28.11.08

Les champs d’honneur – Jean Rouaud

Ce court roman est un grand moment d’écriture française, un pur bonheur de belle langue, une façon d’écrire qui concilie modernité et maîtrise solide de bases classiques. Il y a fort longtemps qu’il ne m’avait été donné de m’émerveiller sur ce type d’écriture qui, malheureusement, se perd.

Comme, par ailleurs, cette écriture est mise au service d’un fil narratif solidement charpenté qui va nous promener de la grande guerre jusque vers la fin du XXeme siècle à travers quelques personnages attachants et magnifiquement mis en scène par Jean Rouaud, le bonheur de lire est total.

Rien de surprenant donc qu’avec ce premier roman, paru en 1990, Jean Rouaud, jeune écrivain d’alors 38 ans, emporte le Prix Goncourt, signant un véritable coup de maître.

Nous voici transporté au cœur de la Loire Atlantique. Un pays pluvieux, vert et au climat doux dont la météorologie et l’influence qu’elle peut avoir sur le caractère de ses habitants vont donner lieu à 9 pages admirables (pages 15 à 23). Il y a une inventivité, une drôlerie, une facilité à glisser imperceptiblement d’une évocation à l’autre qui laisse pantois !

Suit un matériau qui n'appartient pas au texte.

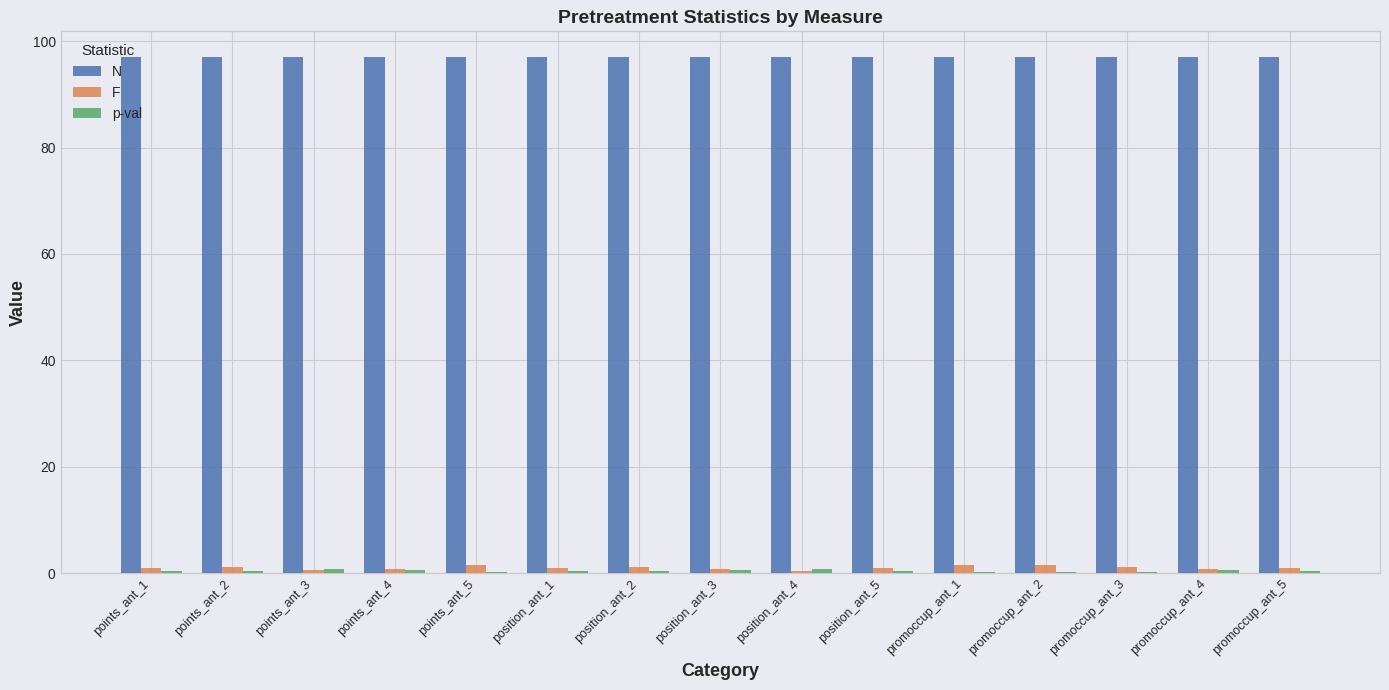

Which series has the largest total across all categories?

N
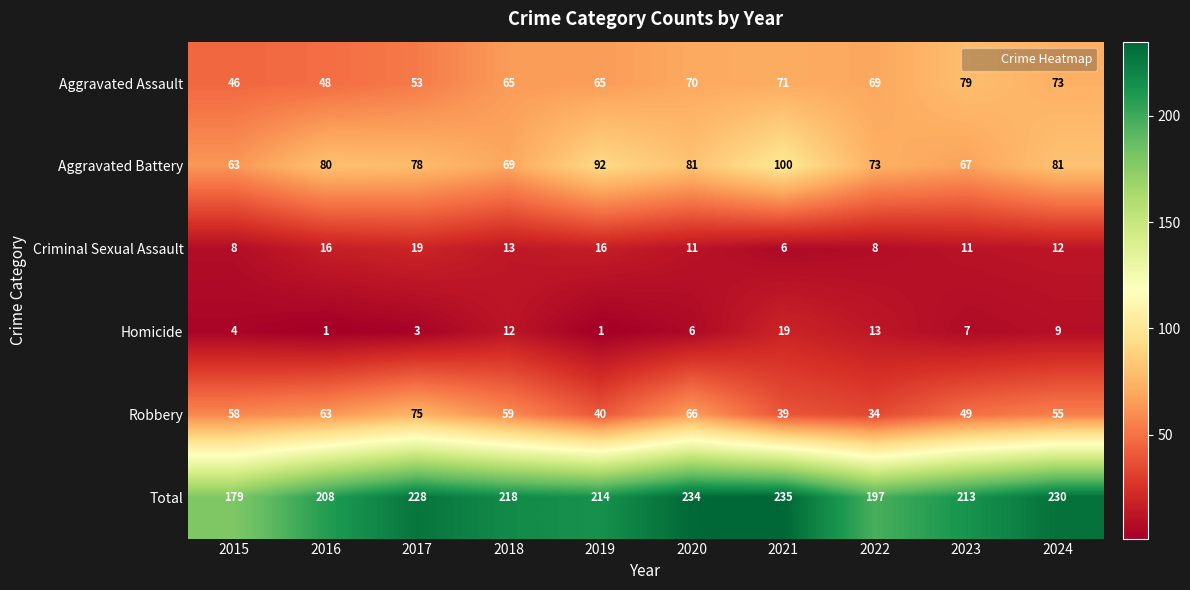

At which category does the chart reach its peak across all series?

2021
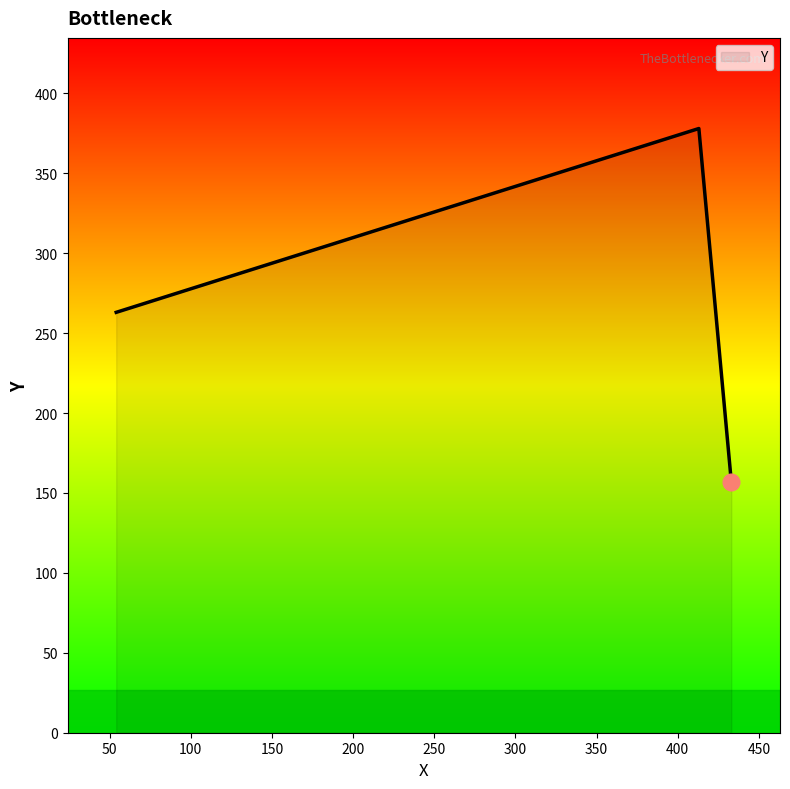

What is the average value?

266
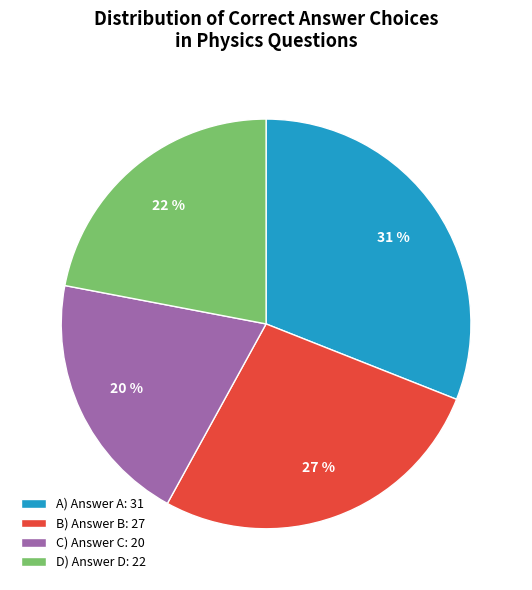

Is the sum of B) Answer B: 27 and D) Answer D: 22 greater than half?

No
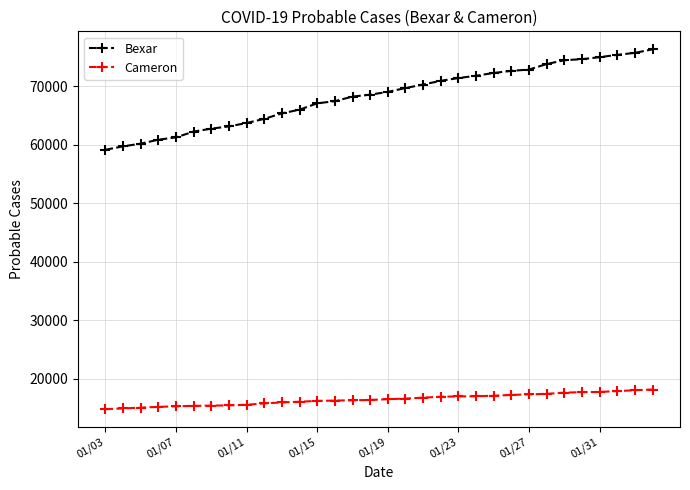

What is the difference between the maximum and minimum values in the Cameron series?

3359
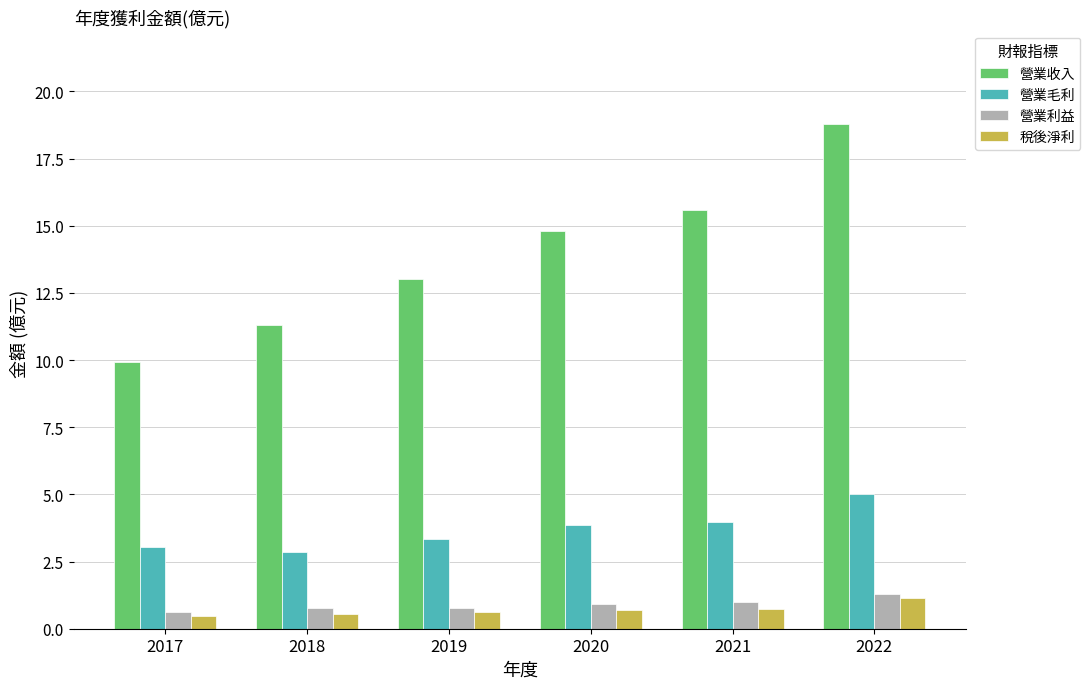

What is the approximate value of 營業利益 at 2018?

0.8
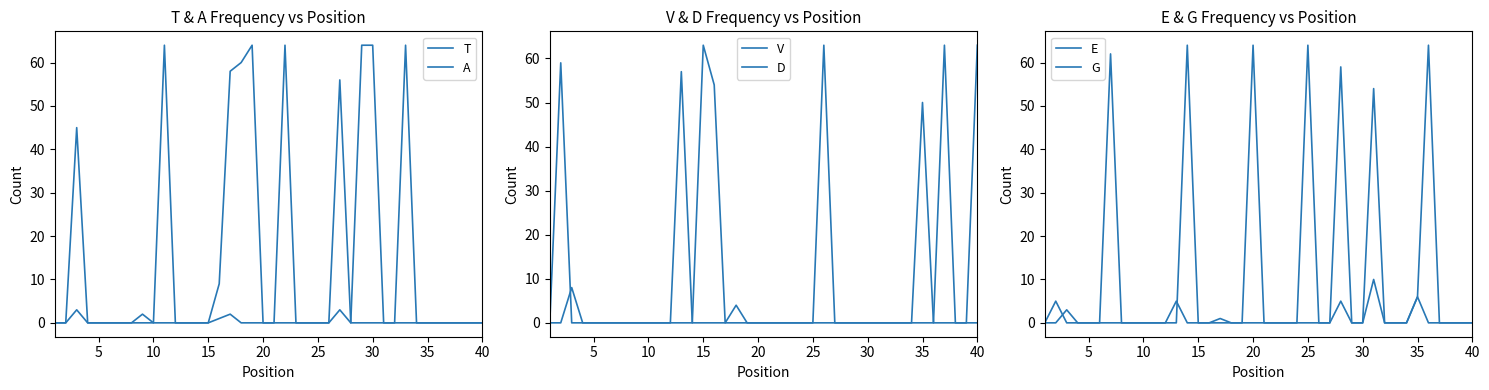

What is the difference between the maximum and minimum values in the T series?

64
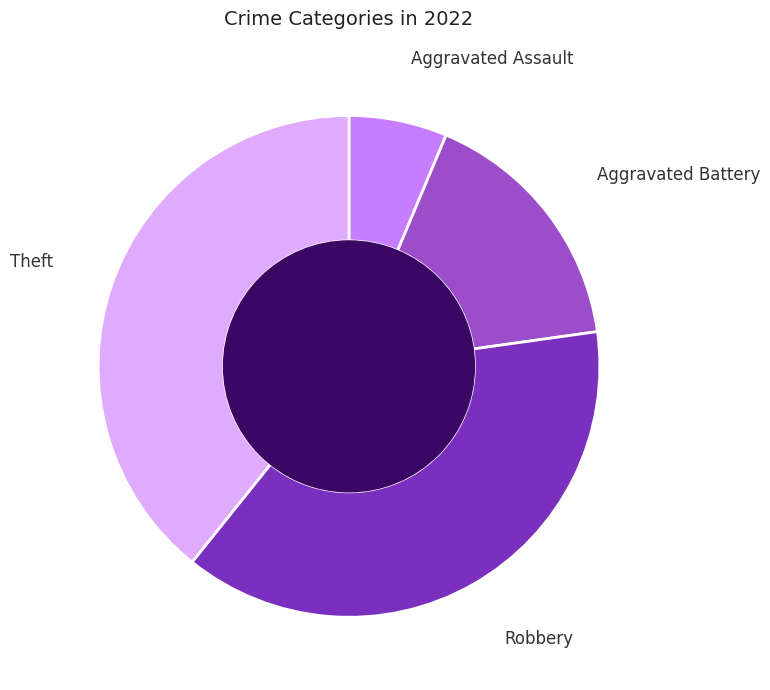

What is the largest slice in the pie chart?

Theft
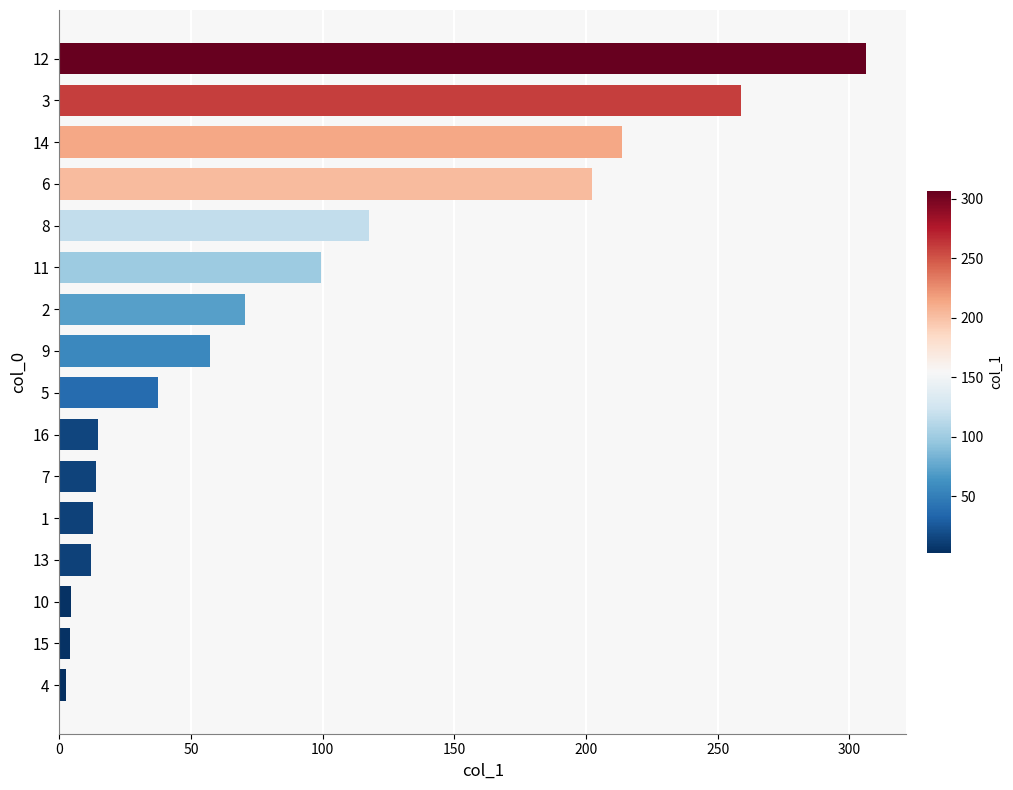

What is the change in value from 16 to 3?

+244.4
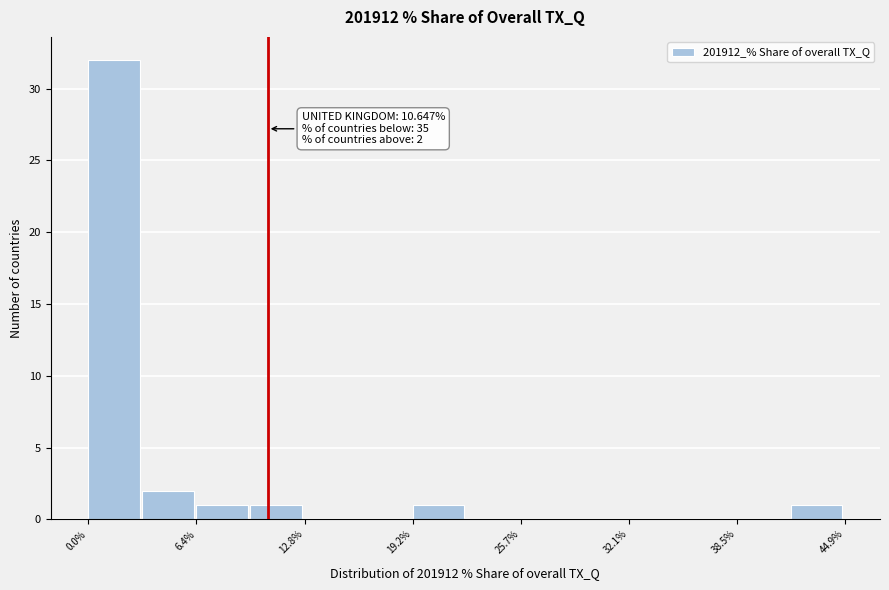

Around what value on the x-axis is the tallest bar? Give the approximate position of its centre, as read against the axis.

2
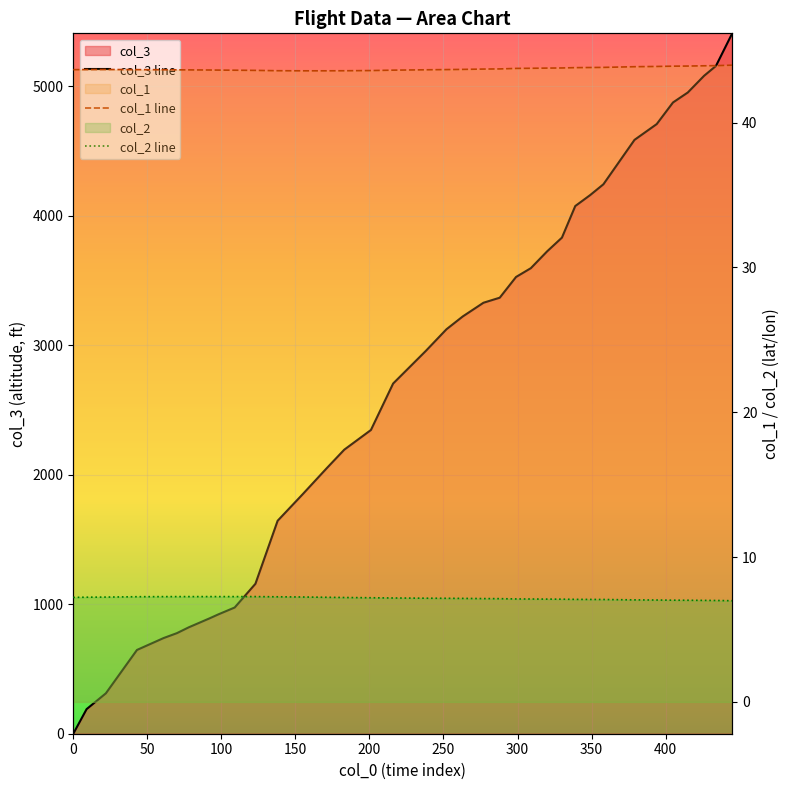

What is the difference between the second highest and second lowest values in the col_3 line series?

4968.0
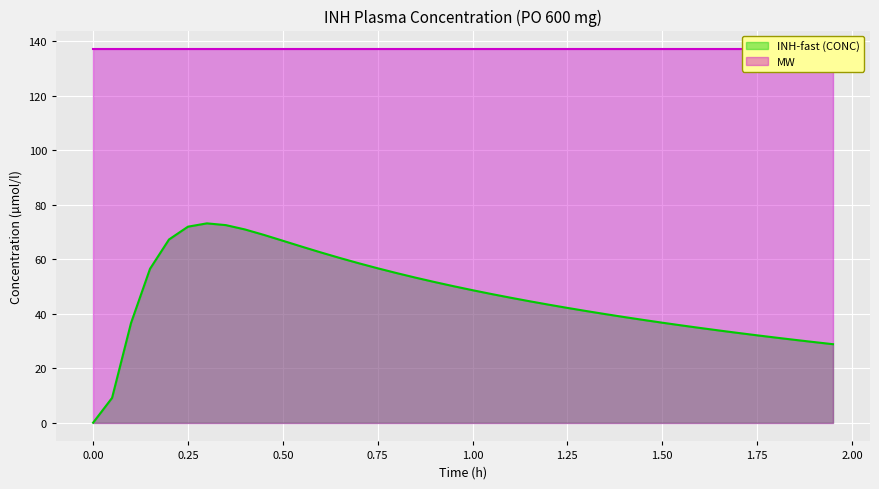

What is the maximum value for INH-fast (CONC)?

73.2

Une famille dont nous ignorons le nom va se voir endeuillée par la perte, à peu de temps d’intervalle, de trois membres appartenant à trois générations. Grâce à de somptueux allers-retours dans le temps, nous allons vivre le temps présent et retrouver une petite part du temps passé de chacun de ses trois membres d’une même famille. Un voyage à travers le temps rendu possible par le narrateur, fils d’un homme subitement disparu à quarante ans, foudroyé en quelques jours. Un enfant également marqué par le mutisme dans lequel s’enfermera sa mère après la mort brutale de son époux.

Un voyage à travers le temps qui va petit à petit nous ramener jusqu’en 1916 et à la mort de deux frères, à quelques mois de distance, aux champs d’honneur.

L’évocation de l’horreur et de l’inutilité du carnage donne lieu, une fois encore, à une vingtaine de pages dont l’écriture recèle une force rare. Il n’y a pas de recherche d’effets emphatiques, juste les bons mots, ciselés dans de belles phrases, pour dire la crasse, la mort omniprésente, les cadavres qui font le quotidien des survivants. Jusqu’à la survenue du gaz moutarde qui emportera par milliers des soldats qui n’y sont pas préparés…

Il y a aussi un peu d’effronterie dans cette façon de rendre tendrement la vie d’une famille et de ses petits secrets dont celui du frère, Joseph, premier à tomber sur le front, donnera lieu à une patiente reconstitution par son fils, peu avant sa propre mort.

Pas une phrase inutile, pas de mots en trop. L’écriture y est juste parfaite et hallucinante de maîtrise et nous donne à aimer les personnages mis en scène, avec leurs défauts, leurs tics, leurs manies, tels que l’auteur s’est pris à les aimer lui-même.

Sublime, tout simplement…

Publié aux Editions de Minuit – 159 pages

2 commentaires:

Anonyme a dit…

J'ai découvert votre blog récemment et c'est un réel plaisir de vous lire : la qualité de votre écriture et la finesse de vos analyses n'ont rien à envier aux journalistes littéraires. Merci!

-Akka- a dit…

J'aime beaucoup votre façon d'aborder les oeuvres et de respecter l'auteur en trouvant toujours quelque chose de positif à lui conférer. Vous faites un travail assez remarquable. Bonne continuation.